While Rhode Island has already taken action, ASCE is keeping a close eye on many of the states that appear on CSG’s “States to Watch” list. Here is an overview of what we’re watching around the country:

  • California – Like Oregon to its north, California is embarking on a Road Charge Pilot Program. It is currently seeking volunteers to participate in pilot program that will assess a fee based on distance travelled or period of time they use the roads, rather than gas consumption. The pilot kicks off in July 2016 and the findings will be used to develop a model that can be fully implemented statewide.

  • Connecticut – Governor Dannel Malloy has been a longtime advocate for improving the state’s infrastructure. His Let’s Go CT! plan is a 30 year vision for the future of Connecticut’s transportation system.  Investment in this plan hinges on the legislature’s ability to send a “lockbox” measure to the ballot.

  • Delaware – A 10-cent per gallon gas tax proposal has again surfaced in Delaware. While this may conjure memories of Governor Jack Markell’s push back in 2014, the current proposal is to raise the tax for a single year and revisit the need to continue the tax in the future.  This boost in revenue would come on top of the increase in driver’s fees passed into law in 2015.

  • Indiana – This state came into the legislative session with Governor Mike Pence’s $1 billion transportation proposal last fall. Fast forward to recent weeks and the gas tax increase that could have been allocated toward these projects is now off the table. We are keep a close eye as proposed revenue streams change and bills continue to move forward as the legislature is in its final few weeks of session.

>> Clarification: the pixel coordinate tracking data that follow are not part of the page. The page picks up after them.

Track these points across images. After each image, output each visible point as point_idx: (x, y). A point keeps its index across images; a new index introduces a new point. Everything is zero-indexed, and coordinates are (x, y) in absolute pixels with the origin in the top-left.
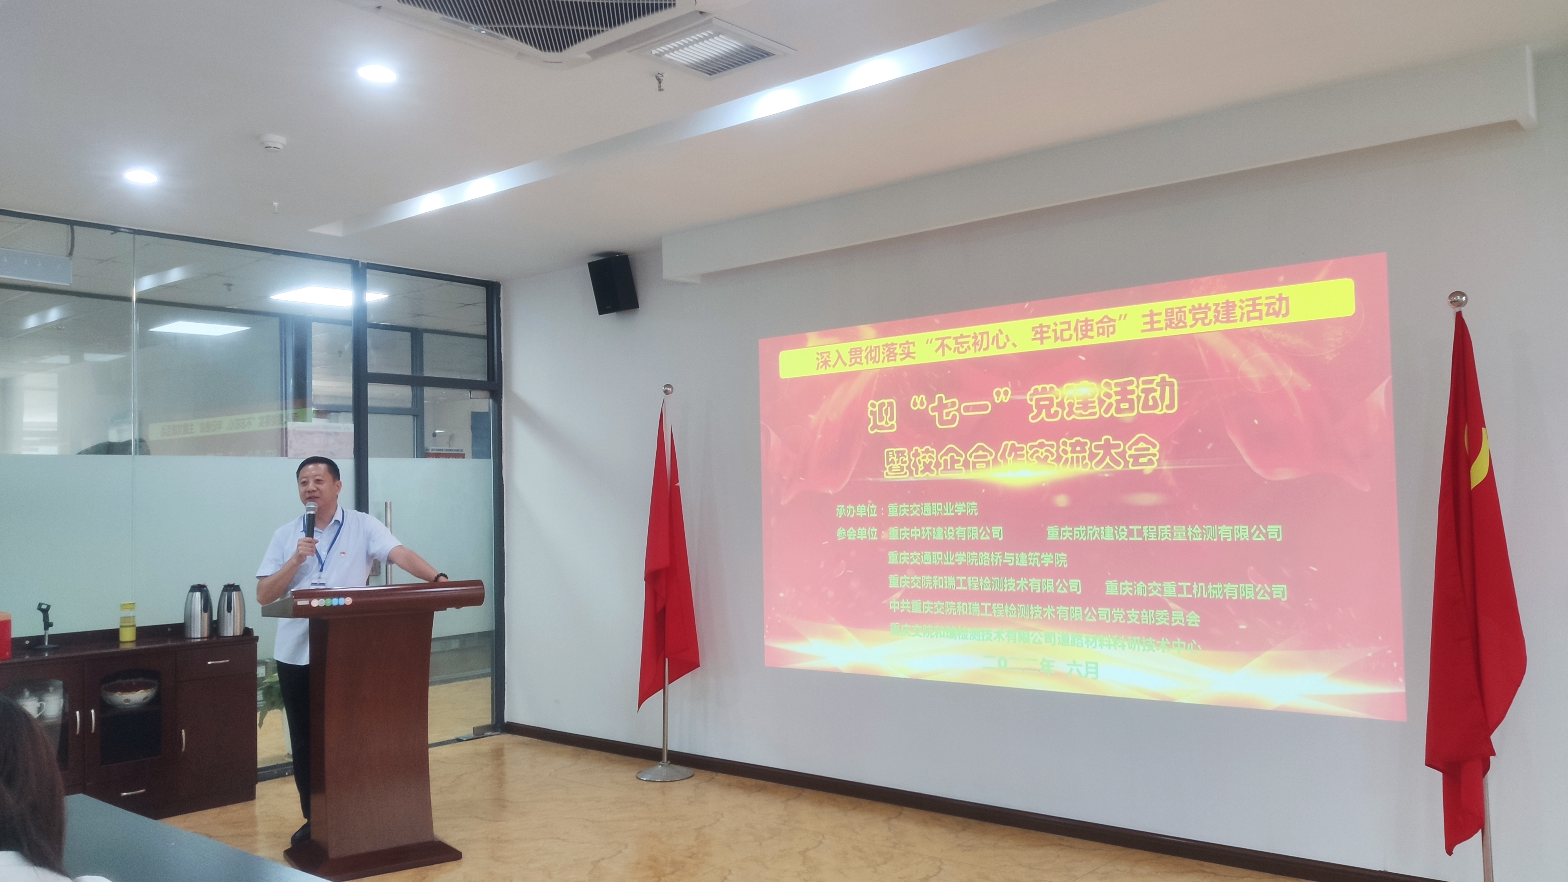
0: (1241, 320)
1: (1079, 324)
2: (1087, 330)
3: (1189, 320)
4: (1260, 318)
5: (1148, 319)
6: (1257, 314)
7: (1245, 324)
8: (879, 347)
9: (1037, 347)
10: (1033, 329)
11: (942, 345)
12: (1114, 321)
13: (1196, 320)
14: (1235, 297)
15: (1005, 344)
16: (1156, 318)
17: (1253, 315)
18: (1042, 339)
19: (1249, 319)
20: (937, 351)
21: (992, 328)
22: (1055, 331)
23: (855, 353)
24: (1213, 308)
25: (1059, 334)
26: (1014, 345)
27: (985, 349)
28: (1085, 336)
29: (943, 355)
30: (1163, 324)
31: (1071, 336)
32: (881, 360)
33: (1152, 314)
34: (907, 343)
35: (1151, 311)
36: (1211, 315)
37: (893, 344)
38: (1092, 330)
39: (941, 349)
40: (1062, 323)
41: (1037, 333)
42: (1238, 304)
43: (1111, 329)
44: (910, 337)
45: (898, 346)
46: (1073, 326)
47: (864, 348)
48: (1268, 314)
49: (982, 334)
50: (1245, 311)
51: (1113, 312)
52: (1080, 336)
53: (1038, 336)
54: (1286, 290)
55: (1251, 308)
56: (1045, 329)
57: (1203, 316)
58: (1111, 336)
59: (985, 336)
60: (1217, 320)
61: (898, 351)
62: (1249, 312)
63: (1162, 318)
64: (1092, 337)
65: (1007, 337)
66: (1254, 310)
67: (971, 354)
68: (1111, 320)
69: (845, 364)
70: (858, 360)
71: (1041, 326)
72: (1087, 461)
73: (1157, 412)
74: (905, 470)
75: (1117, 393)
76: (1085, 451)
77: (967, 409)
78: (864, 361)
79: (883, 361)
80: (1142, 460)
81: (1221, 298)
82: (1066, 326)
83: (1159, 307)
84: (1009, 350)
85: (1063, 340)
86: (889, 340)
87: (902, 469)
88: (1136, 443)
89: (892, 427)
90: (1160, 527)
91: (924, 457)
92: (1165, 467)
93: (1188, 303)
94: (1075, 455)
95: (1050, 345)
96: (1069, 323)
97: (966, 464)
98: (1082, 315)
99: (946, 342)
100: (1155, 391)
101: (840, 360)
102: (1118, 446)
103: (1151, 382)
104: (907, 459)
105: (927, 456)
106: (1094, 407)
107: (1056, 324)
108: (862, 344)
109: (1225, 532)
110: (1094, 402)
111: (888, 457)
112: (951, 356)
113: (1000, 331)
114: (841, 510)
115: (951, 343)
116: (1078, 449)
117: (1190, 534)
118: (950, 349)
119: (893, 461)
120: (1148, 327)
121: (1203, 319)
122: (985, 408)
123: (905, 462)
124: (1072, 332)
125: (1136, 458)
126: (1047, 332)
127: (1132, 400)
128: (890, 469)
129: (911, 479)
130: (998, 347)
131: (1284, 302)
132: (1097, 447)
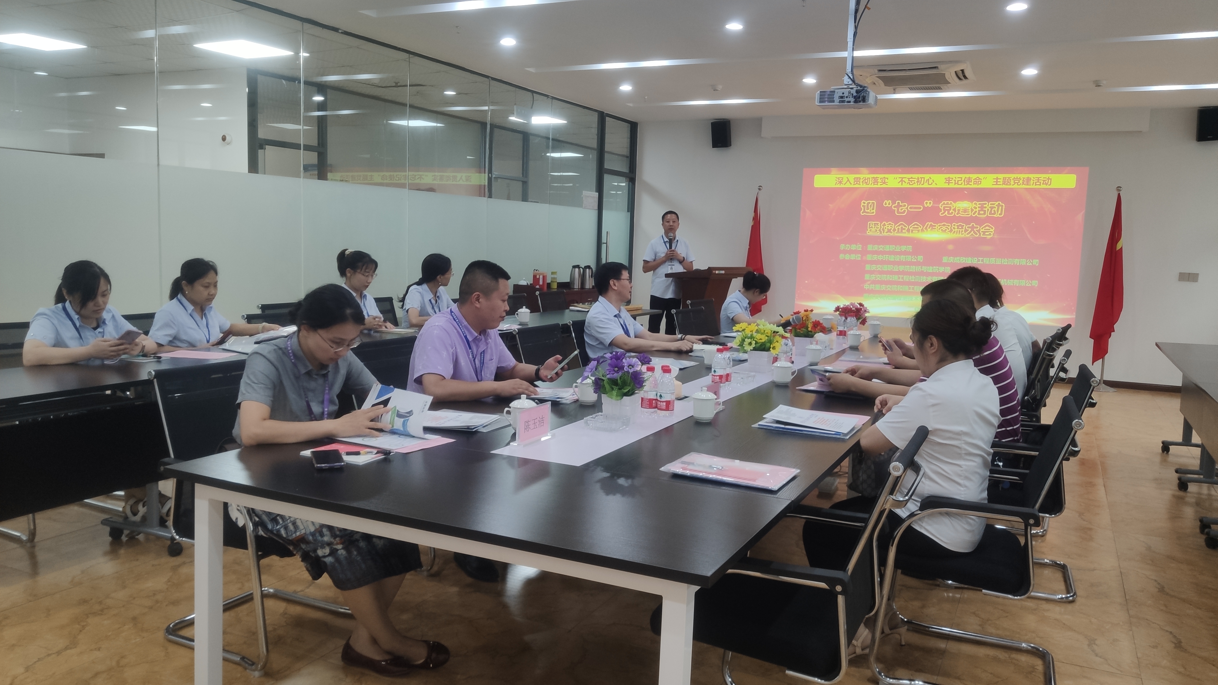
0: (1033, 184)
1: (966, 179)
2: (969, 182)
3: (1012, 182)
4: (1040, 185)
5: (995, 180)
6: (1039, 183)
7: (1034, 187)
8: (869, 178)
9: (946, 186)
10: (945, 178)
11: (902, 181)
12: (981, 179)
13: (1015, 183)
14: (1031, 176)
15: (932, 183)
16: (998, 180)
17: (1037, 183)
18: (949, 183)
19: (1036, 185)
20: (899, 183)
21: (927, 176)
22: (955, 180)
23: (857, 180)
24: (1022, 179)
25: (956, 182)
26: (936, 184)
27: (922, 184)
28: (968, 184)
29: (902, 184)
30: (1001, 183)
31: (962, 183)
32: (870, 183)
33: (997, 179)
34: (884, 178)
35: (997, 177)
36: (1021, 182)
37: (877, 178)
38: (971, 182)
39: (901, 183)
40: (958, 178)
41: (947, 180)
42: (1032, 179)
43: (979, 182)
44: (886, 176)
45: (879, 179)
46: (963, 180)
47: (862, 178)
48: (1043, 184)
49: (921, 178)
50: (1035, 182)
51: (981, 176)
52: (966, 184)
53: (947, 182)
54: (1051, 176)
55: (1037, 181)
56: (951, 179)
57: (1018, 181)
58: (979, 185)
59: (923, 179)
60: (1023, 184)
61: (879, 180)
62: (1036, 182)
63: (1001, 180)
64: (971, 185)
65: (933, 180)
66: (1038, 182)
67: (915, 186)
68: (980, 179)
69: (851, 184)
70: (858, 183)
71: (949, 178)
72: (963, 232)
73: (995, 216)
74: (878, 231)
75: (979, 207)
76: (963, 229)
77: (911, 208)
78: (861, 183)
79: (871, 184)
80: (986, 233)
81: (1026, 176)
82: (960, 179)
83: (1001, 176)
84: (933, 186)
85: (958, 184)
86: (875, 176)
87: (876, 230)
88: (985, 227)
89: (873, 212)
90: (991, 259)
91: (888, 226)
92: (996, 237)
93: (1012, 176)
94: (958, 230)
95: (952, 186)
96: (961, 178)
97: (908, 230)
98: (968, 176)
99: (903, 179)
100: (995, 208)
101: (848, 182)
102: (977, 227)
103: (994, 204)
104: (879, 227)
105: (890, 226)
106: (969, 212)
107: (956, 178)
108: (861, 176)
109: (1017, 261)
110: (969, 210)
111: (870, 225)
112: (905, 185)
113: (930, 178)
114: (842, 247)
115: (906, 180)
116: (960, 227)
117: (1003, 262)
118: (905, 182)
119: (872, 227)
120: (995, 183)
121: (1017, 183)
122: (920, 208)
123: (878, 228)
124: (962, 181)
125: (984, 232)
126: (951, 180)
127: (985, 210)
128: (870, 230)
129: (881, 235)
130: (929, 184)
131: (1050, 180)
132: (968, 227)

  • Missouri – The legislature here once again finds itself debating a gas tax increase. The state finds itself having to make Tough Choices Ahead as it determines whether the current transportation revenue streams will generate enough income for the state to leverage federal dollars.  The Governor is in favor of a gas tax increase however, opponents have been successful at keeping a bill from advancing in either chamber.

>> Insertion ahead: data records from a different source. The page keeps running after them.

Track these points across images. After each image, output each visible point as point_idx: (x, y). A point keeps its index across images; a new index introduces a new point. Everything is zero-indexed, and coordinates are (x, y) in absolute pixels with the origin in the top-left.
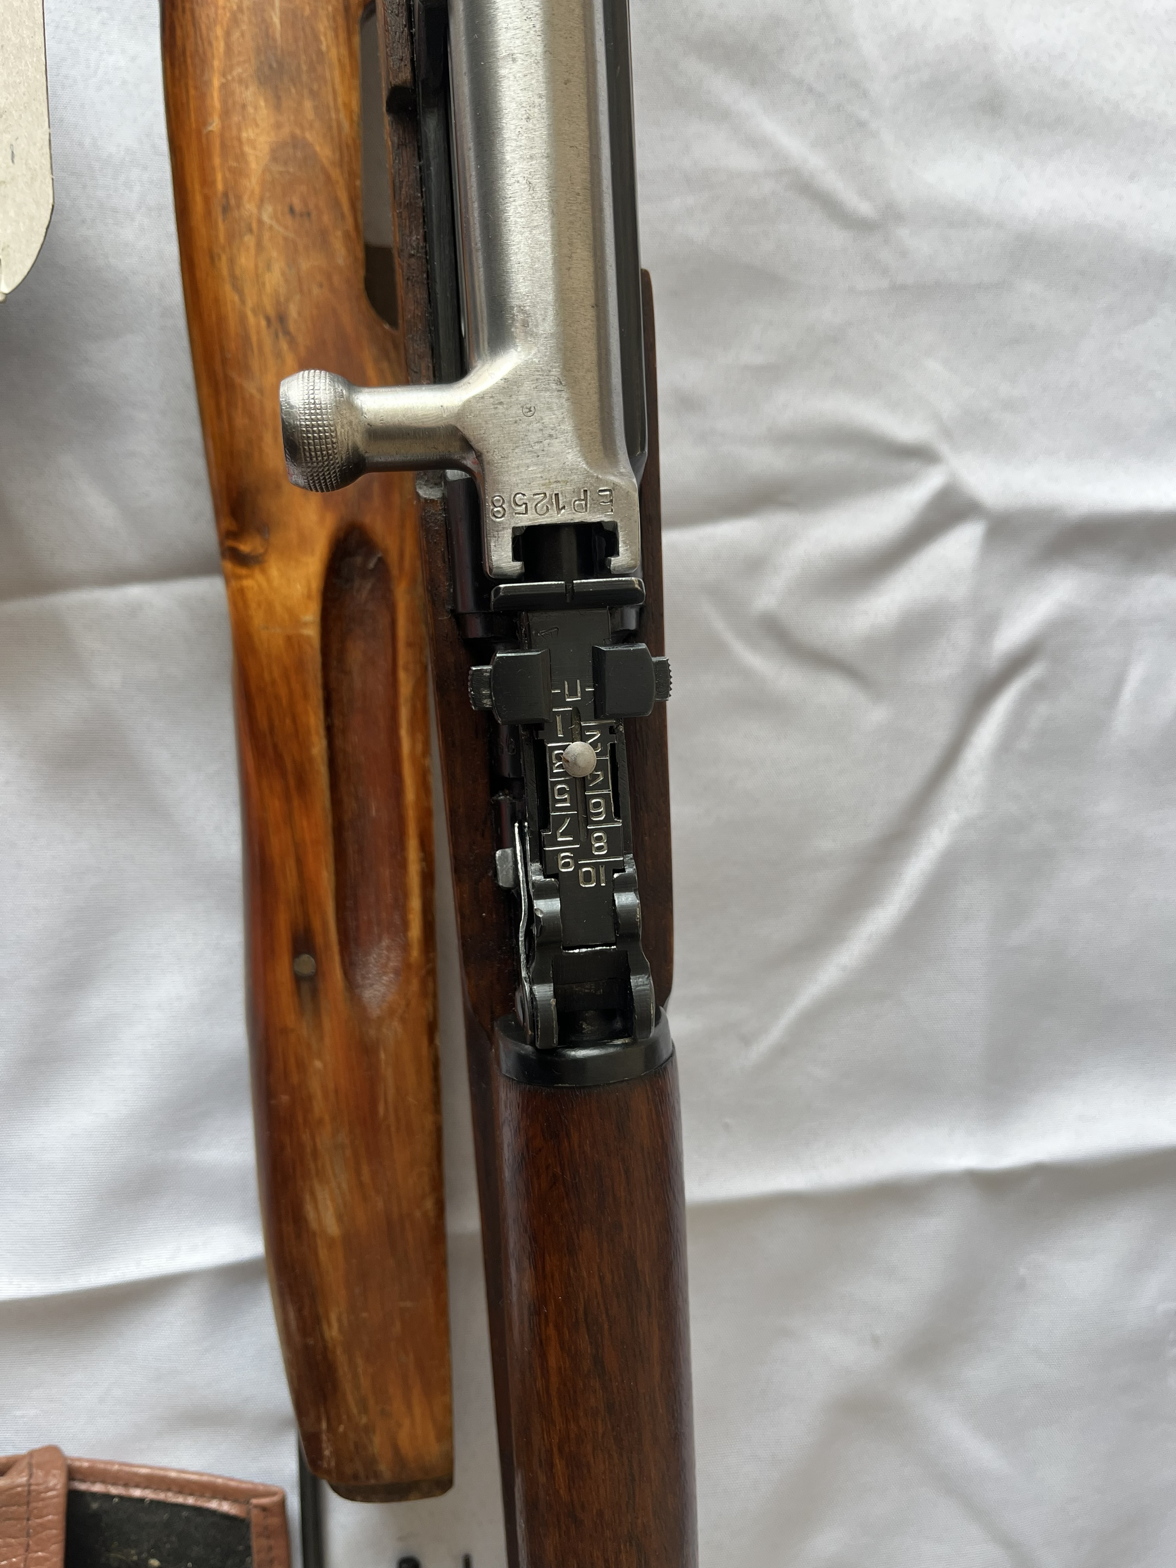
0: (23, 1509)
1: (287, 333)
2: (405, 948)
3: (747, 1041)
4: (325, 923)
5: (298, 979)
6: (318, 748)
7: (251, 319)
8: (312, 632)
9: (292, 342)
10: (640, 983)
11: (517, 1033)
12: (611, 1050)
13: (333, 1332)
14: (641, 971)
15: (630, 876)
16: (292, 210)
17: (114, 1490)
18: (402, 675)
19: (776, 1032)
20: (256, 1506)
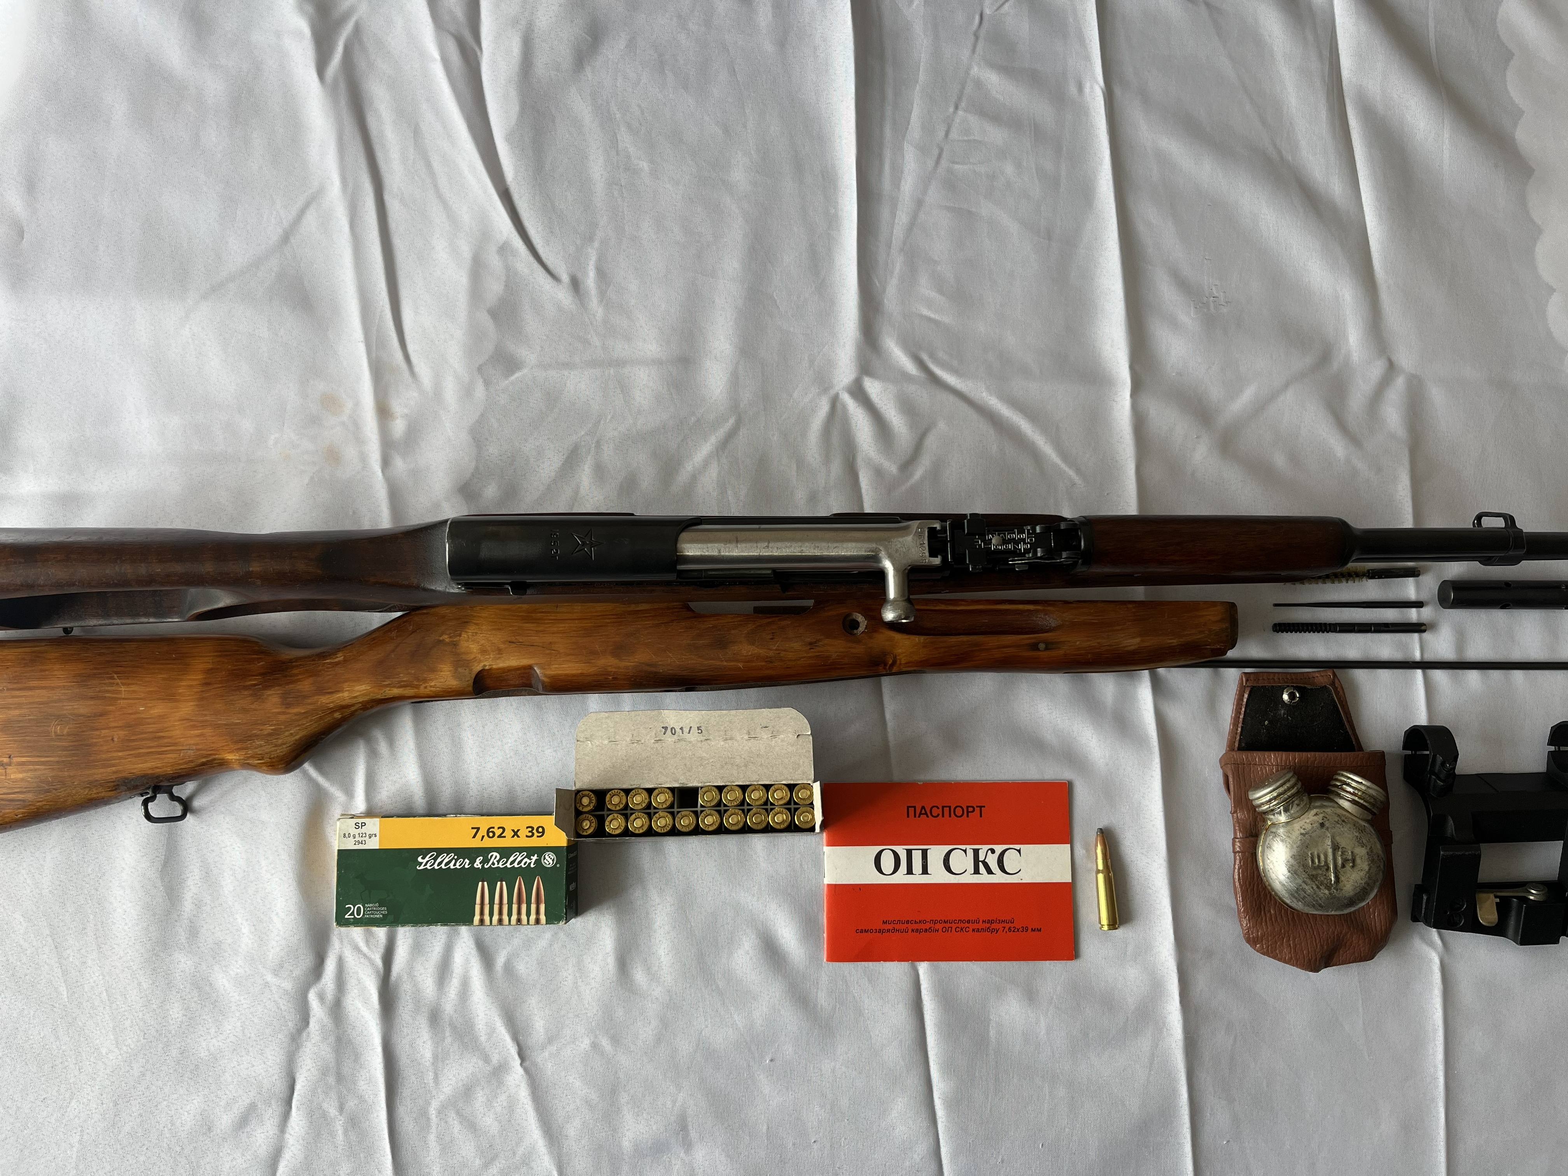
0: (1240, 766)
1: (815, 642)
2: (1037, 611)
3: (1074, 484)
4: (1027, 639)
5: (1046, 649)
6: (964, 638)
7: (810, 655)
8: (922, 638)
9: (819, 641)
10: (1063, 526)
11: (1075, 564)
12: (1082, 536)
13: (1175, 642)
14: (1059, 525)
15: (1031, 527)
16: (772, 639)
17: (1238, 738)
18: (937, 608)
19: (1071, 473)
20: (1246, 683)
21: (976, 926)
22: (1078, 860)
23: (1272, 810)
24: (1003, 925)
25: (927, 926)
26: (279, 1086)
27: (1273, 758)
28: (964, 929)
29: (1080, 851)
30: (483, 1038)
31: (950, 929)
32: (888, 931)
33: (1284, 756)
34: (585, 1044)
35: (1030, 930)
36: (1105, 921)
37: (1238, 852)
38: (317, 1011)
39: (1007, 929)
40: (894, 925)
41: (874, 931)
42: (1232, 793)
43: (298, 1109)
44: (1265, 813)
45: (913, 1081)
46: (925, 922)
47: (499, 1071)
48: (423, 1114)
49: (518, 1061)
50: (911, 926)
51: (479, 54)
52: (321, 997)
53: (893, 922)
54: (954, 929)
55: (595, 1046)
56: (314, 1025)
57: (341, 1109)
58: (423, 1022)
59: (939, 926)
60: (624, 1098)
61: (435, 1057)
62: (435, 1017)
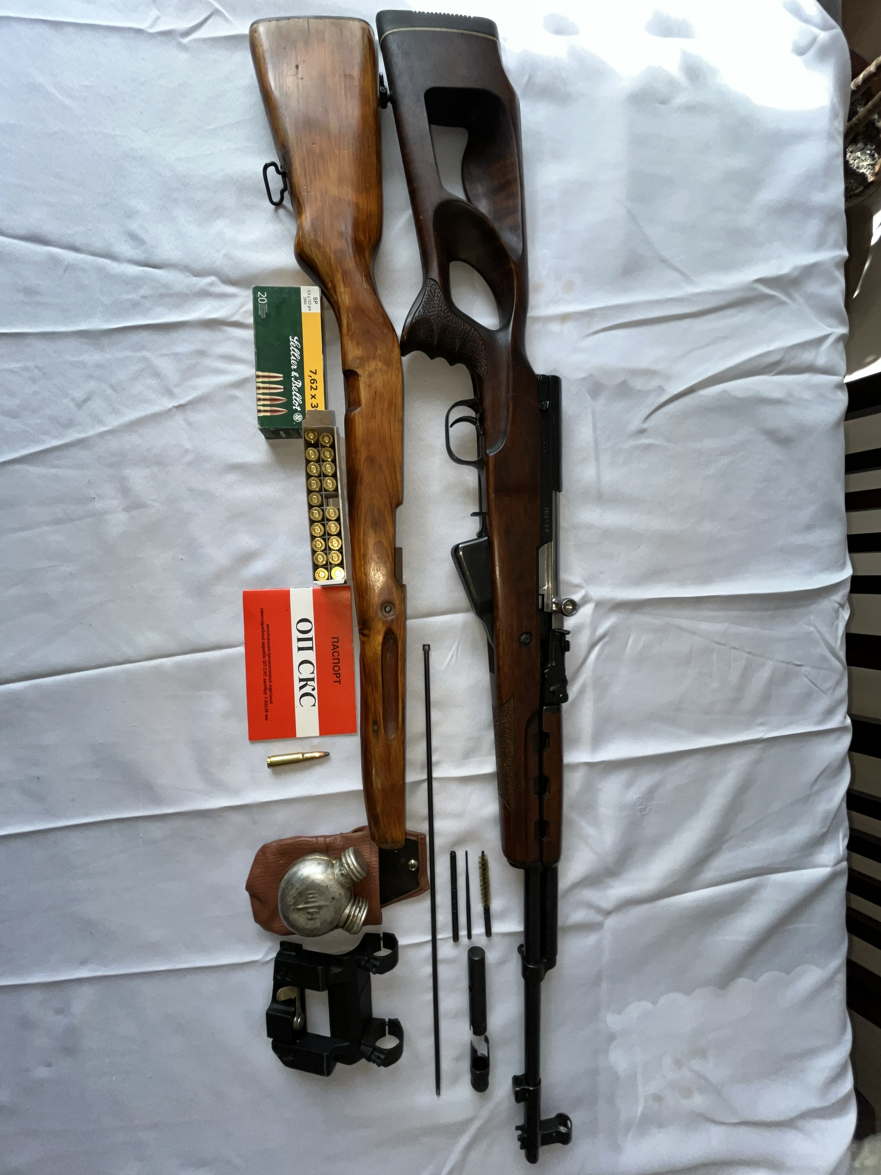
2: (398, 724)
4: (380, 718)
5: (374, 730)
8: (379, 652)
20: (420, 837)
21: (267, 681)
22: (310, 740)
23: (342, 865)
24: (269, 698)
25: (267, 651)
26: (156, 260)
27: (374, 860)
28: (265, 674)
29: (316, 741)
30: (189, 383)
31: (265, 665)
32: (263, 628)
33: (377, 866)
34: (188, 446)
35: (266, 713)
36: (274, 759)
37: (317, 840)
38: (203, 282)
39: (266, 700)
40: (266, 632)
41: (262, 619)
42: (353, 835)
43: (143, 271)
44: (340, 859)
45: (172, 646)
46: (269, 650)
47: (169, 393)
48: (143, 348)
49: (176, 404)
50: (266, 641)
51: (771, 374)
52: (212, 284)
53: (268, 631)
54: (265, 667)
55: (187, 451)
56: (195, 280)
57: (144, 297)
58: (199, 346)
59: (267, 658)
60: (156, 469)
61: (177, 354)
62: (201, 353)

  • Nebraska – Coming off a session that passed a 6-cent phased in increase of its gas tax, Nebraska is looking to do still more for statewide transportation infrastructure. The legislature is looking to create an Infrastructure Bank with the full support of the Governor.  The bill is still making its way through the unicameral legislature.

  • New Jersey – Here the legislature has already decided to put a measure on the fall ballot that will dedicate all gas tax revenue to transportation projects. This is just one of many steps needed to ensure the state’s Transportation Trust Fund (TTF) remains solvent.  The state is currently projects the TTF could be insolvent by this summer and recent reports say the state has already reached its borrowing limit for new road and bridge repair work. We are hopeful Governor Chris Christie and the legislature will arrive at a compromise.


We also expect to see proposals from Minnesota and Louisiana, which have not yet convened their regular sessions. Whether it is a gas tax, vehicle miles traveled, or public-private partnerships, ASCE supports an all options on the table approach to ensuring transportation infrastructure receives adequate funding.